A typical week at any point once the season begins looks something like this:
Monday: Long distance day (anywhere from 6-12 miles depending on ability and age)
Tuesday: Interval workout (ranging from 1600m repeats, to 400m and 200m repeats at the end of the season with varying degrees and type of recovery)
Wednesday: Recovery distance day (6-10 miles typically depending on ability and age)
Thursday: Long distance speed workout (often a threshold type run, as discussed above)
Friday: short distance day (run around 3-5 miles), race the next day
(We didn't always have races on Saturdays, but that was the general 5 day cycle we had.)

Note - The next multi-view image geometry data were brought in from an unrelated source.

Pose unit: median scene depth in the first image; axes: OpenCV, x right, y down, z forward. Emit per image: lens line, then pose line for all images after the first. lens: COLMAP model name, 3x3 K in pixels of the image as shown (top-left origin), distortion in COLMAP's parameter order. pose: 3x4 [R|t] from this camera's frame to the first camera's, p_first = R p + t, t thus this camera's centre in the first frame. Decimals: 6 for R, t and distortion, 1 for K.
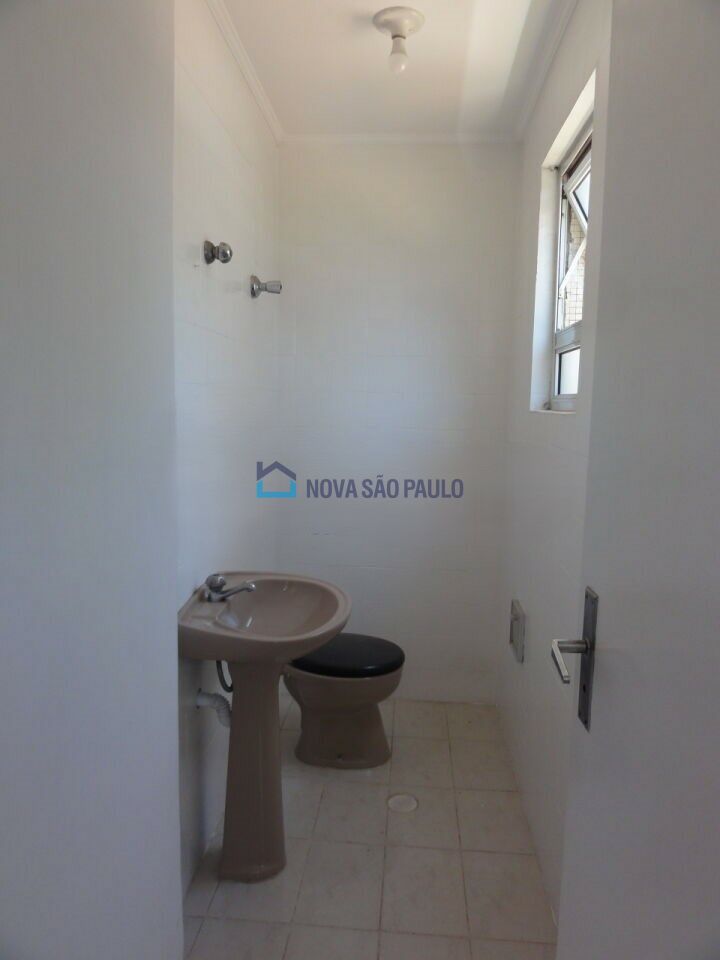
lens RADIAL K [[684.4, 0, 359.5], [0, 684.4, 481.3], [0, 0, 1]] dist [-0.000325, 0.003965]
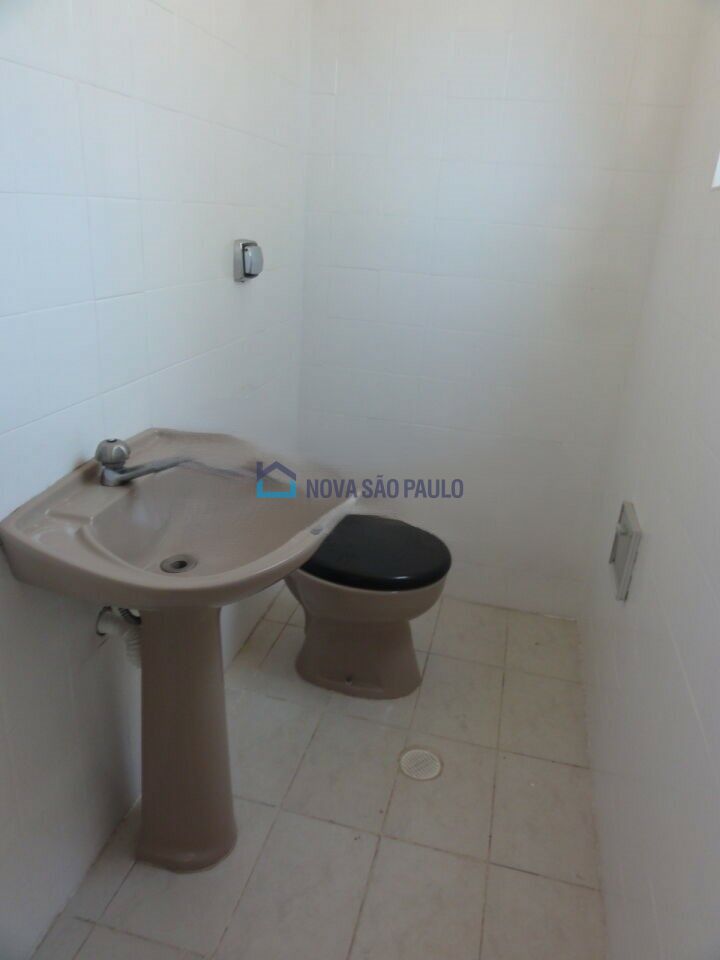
lens RADIAL K [[684.4, 0, 361.6], [0, 684.4, 480.0], [0, 0, 1]] dist [-0.000325, 0.003965]
pose [[0.985605, 0.103868, -0.133393, 0.065134], [-0.067842, 0.965691, 0.250678, 0.005652], [0.154854, -0.238019, 0.958836, 0.362123]]
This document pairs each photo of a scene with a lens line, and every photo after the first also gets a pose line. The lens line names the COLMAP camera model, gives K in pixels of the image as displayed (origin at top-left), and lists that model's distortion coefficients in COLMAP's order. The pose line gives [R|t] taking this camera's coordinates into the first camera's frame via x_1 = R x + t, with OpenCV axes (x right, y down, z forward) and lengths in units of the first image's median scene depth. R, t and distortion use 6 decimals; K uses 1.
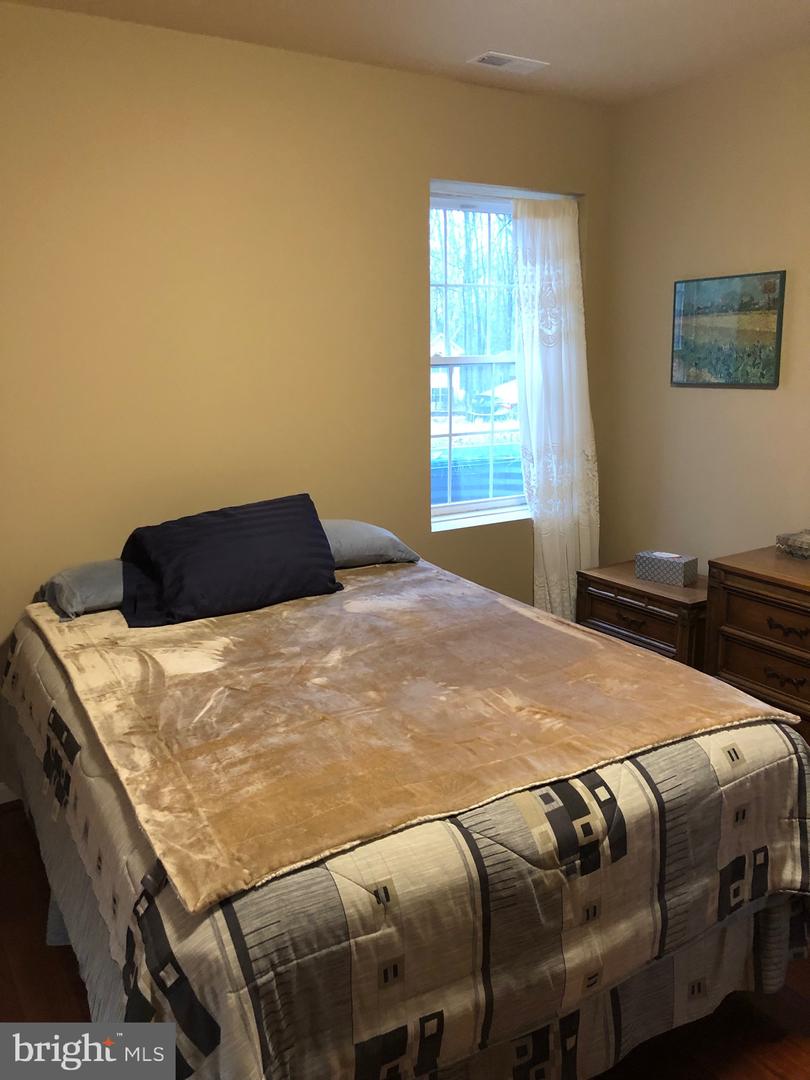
lens RADIAL K [[871.3, 0, 405.0], [0, 871.3, 540.0], [0, 0, 1]] dist [0.030535, -0.044859]
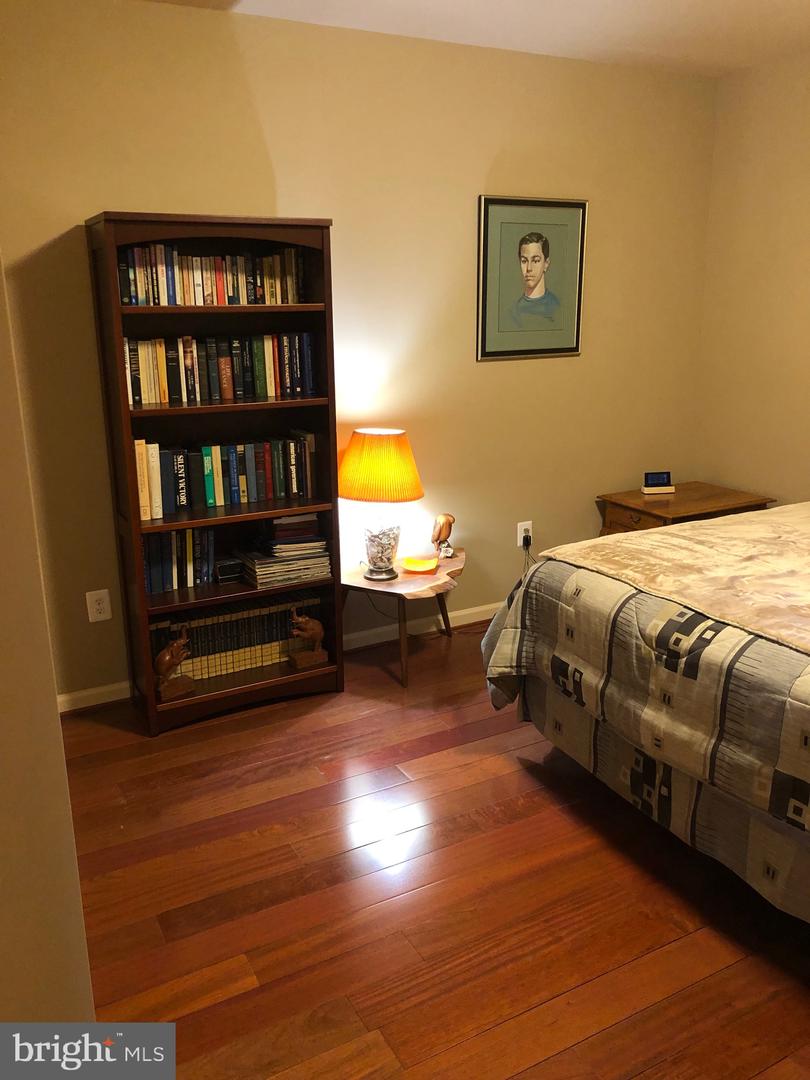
lens RADIAL K [[871.3, 0, 405.0], [0, 871.3, 540.0], [0, 0, 1]] dist [0.030535, -0.044859]
pose [[-0.053928, 0.274302, -0.960130, 1.530259], [-0.190417, 0.941060, 0.279549, -0.133735], [0.980221, 0.197901, 0.001482, 0.528970]]
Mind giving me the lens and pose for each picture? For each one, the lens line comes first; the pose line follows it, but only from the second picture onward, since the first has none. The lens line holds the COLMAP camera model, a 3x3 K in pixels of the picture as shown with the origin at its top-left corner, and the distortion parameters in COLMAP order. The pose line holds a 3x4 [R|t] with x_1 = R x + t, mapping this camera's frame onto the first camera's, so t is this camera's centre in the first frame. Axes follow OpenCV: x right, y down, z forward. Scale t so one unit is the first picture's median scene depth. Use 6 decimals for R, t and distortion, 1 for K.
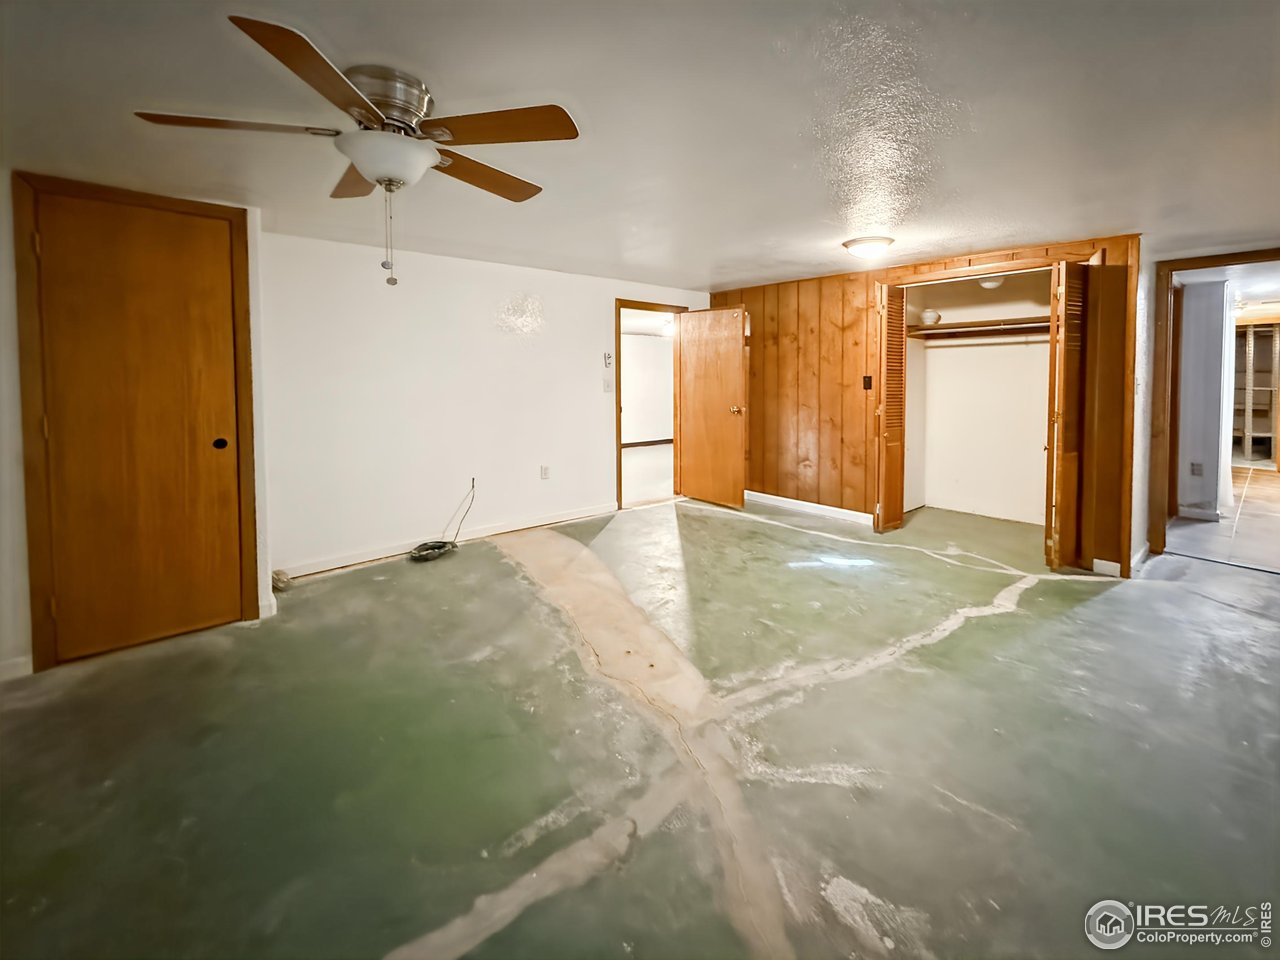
lens RADIAL K [[542.2, 0, 640.0], [0, 542.2, 492.9], [0, 0, 1]] dist [0.000866, -0.000038]
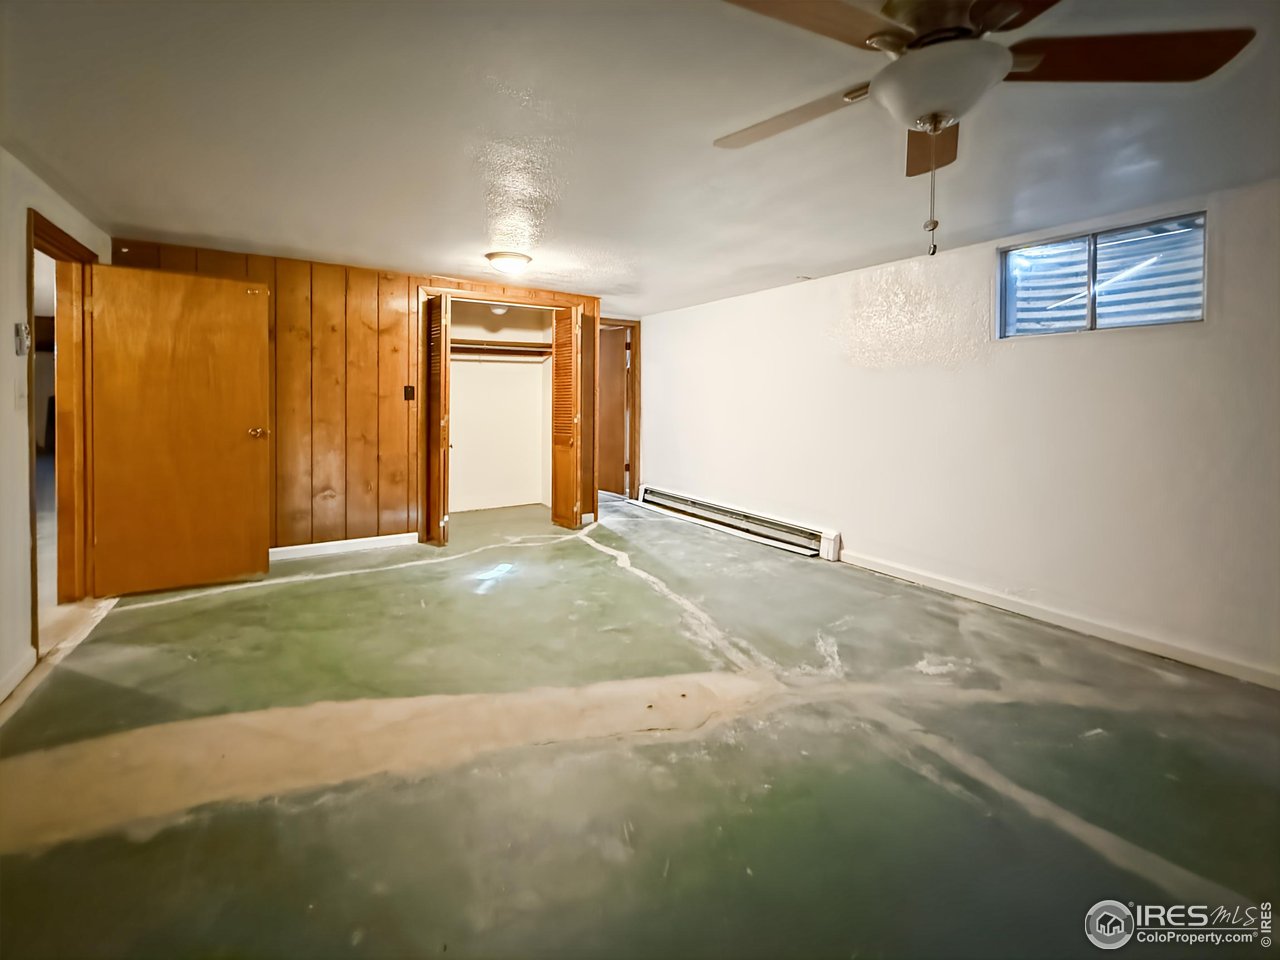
lens RADIAL K [[560.8, 0, 640.0], [0, 560.8, 480.0], [0, 0, 1]] dist [0.009473, -0.000117]
pose [[0.159617, -0.148031, 0.976017, -0.517638], [0.195868, 0.973786, 0.115661, -0.097851], [-0.967553, 0.172709, 0.184427, 0.495706]]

So I'm sure that was pretty incoherent and rambling, so feel free to ask for clarification.

A couple notes:
1.) I wouldn't expect someone to go through all of that just to train their mile time. For just training the mile, I would suggest you build up a good enough distance base to be able to run 6 miles without much of a problem on a recovery day, and 8 miles on a long distance day. Once you can do that, I'd do something like...
Monday: 6-8 mile run (You could probably bring down the mile countes I give by 2, but I didn't train like that so I'm not positive how it would work out.)
Tuesday: speed workout
Wednesday: 6 mile run
Thursday: speed workout
Friday: 6 mile run (rest a couple days on Saturday and Sunday)
2.) The training I described our team doing was generally for the whole distance group which included people who ran the 800m race up through people who ran the 3200m. Generally, the shorter the race you were specializing for the smaller your interval work was, and the more likely you would be to substitute longer interval work for a threshold.